Über den Mitleidenskrampf

Mephistopheles, Sonntag, 18.03.2018, 06:35 (vor 2202 Tagen) @ Oblomow2771 Views

Guten Tag,

der eine ist eben völlig zerfetzt, der andere verliert ein Bein, Arm,
Fuß oder ein paar Organe, der andere wird blind, taub. Manche verdampfen
einfach und andere wiederum schreien ihr ganzes Leben vor Schmerz. Viele
töten sich selbst und hängen sich auf oder schießen sich ne Kugel in die
Birne. Manche nehmen auch ne Wumme und löschen Familien aus. Manche
verlieren ihren Vater oder Mutter, Kinder werden auch an die Wand
geklatscht oder gleich in Stücke geschnitten. Manche werden so lange
vergewaltigt bis sie vergessen, wer sie sind, dann werden diese und jene
gefoltert, dass man sich fragt, wie der gute Mensch nur auf sowas kommt.
Mannomann, man kann da vielleicht Schmerzen schaffen. Da werden die
Menschen kreativ wie Picasso. Ich würde eigentlich, summasummarum lieber
zu den Tätern gehören als zu den Opfern, weil ich da eben lebe und nicht
tot bin, wünsche mir aber von Herzen, dass weder das eine wie das andere
eintreten wird, denn ich werde wohl eher zu den Obengenannten gehören,
selbst wenn ich den Krieg wie manche hier im Forum alleine durch
Luftananhalten oder durch total viel Engagement verhindere. Muss mal wieder
die Goya-Stiche rauskramen über den Krieg, den nicht die Amis, sondern die
Franzosen nach Spanien trugen, um denen die Menschenrechte und Freiheit,
Gleichheit und Brüderlichkeit (bei)zubringen.

Herzlich
Oblomow

Ein Mann, der sagt: »das gefällt mir, das nehme ich zu eigen und will es schützen und gegen jedermann verteidigen«; ein Mann, der eine Sache führen, einen Entschluß durchführen, einem Gedanken Treue wahren, ein Weib festhalten, einen Verwegenen strafen und niederwerfen kann; ein Mann, der seinen Zorn und sein Schwert hat, und dem die Schwachen, Leidenden, Bedrängten auch die Tiere gern zufallen und von Natur zugehören, kurz ein Mann, der von Natur Herr ist – wenn ein solcher Mann Mitleiden hat, nun! dies Mitleiden hat Wert!
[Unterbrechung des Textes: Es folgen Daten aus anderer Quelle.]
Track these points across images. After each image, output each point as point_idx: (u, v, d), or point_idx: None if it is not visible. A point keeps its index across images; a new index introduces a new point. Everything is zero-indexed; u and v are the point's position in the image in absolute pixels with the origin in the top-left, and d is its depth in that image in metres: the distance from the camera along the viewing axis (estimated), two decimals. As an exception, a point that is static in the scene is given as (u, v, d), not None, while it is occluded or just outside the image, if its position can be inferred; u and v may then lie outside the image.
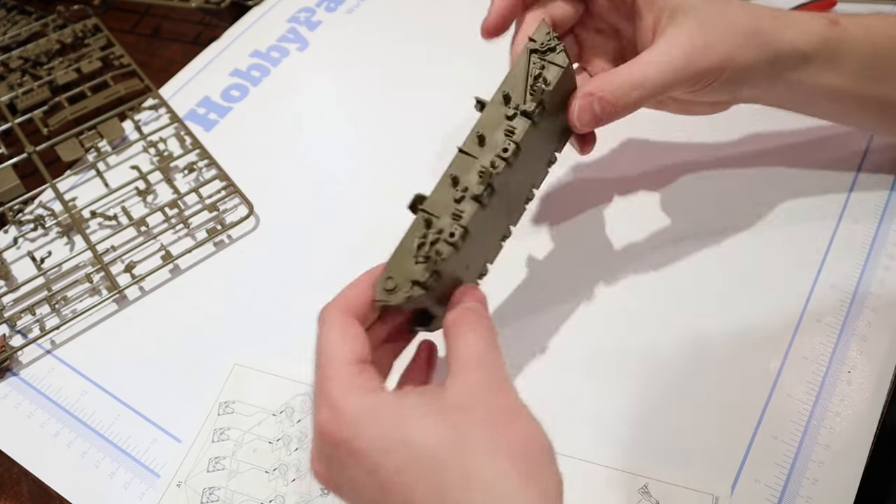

Aber was liegt am Mitleiden derer, welche leiden! Oder derer, welche gar Mitleiden predigen! Es gibt heute fast überall in Europa eine krankhafte Empfindlichkeit und Reizbarkeit für Schmerz, insgleichen eine widrige Unenthaltsamkeit in der Klage, eine Verzärtlichung, welche sich mit Religion und philosophischem Krimskrams zu etwas Höherem aufputzen möchte – es gibt einen förmlichen Kultus des Leidens. Die Unmännlichkeit dessen, was in solchen Schwärmerkreisen »Mitleid« getauft wird, springt, wie ich meine, immer zuerst in die Augen. – Man muß diese neueste Art des schlechten Geschmacks kräftig und gründlich in den Bann tun; und ich wünsche endlich, daß man das gute Amulett »gai saber« sich dagegen um Herz und Hals lege – »fröhliche Wissenschaft«, um es den Deutschen zu verdeutlichen.

Zufallsfund bei meiner morgendlichen dysangelischen Andachtslektüre. Ich denke, ein Magister Ludi findet die Quelle selbst heraus.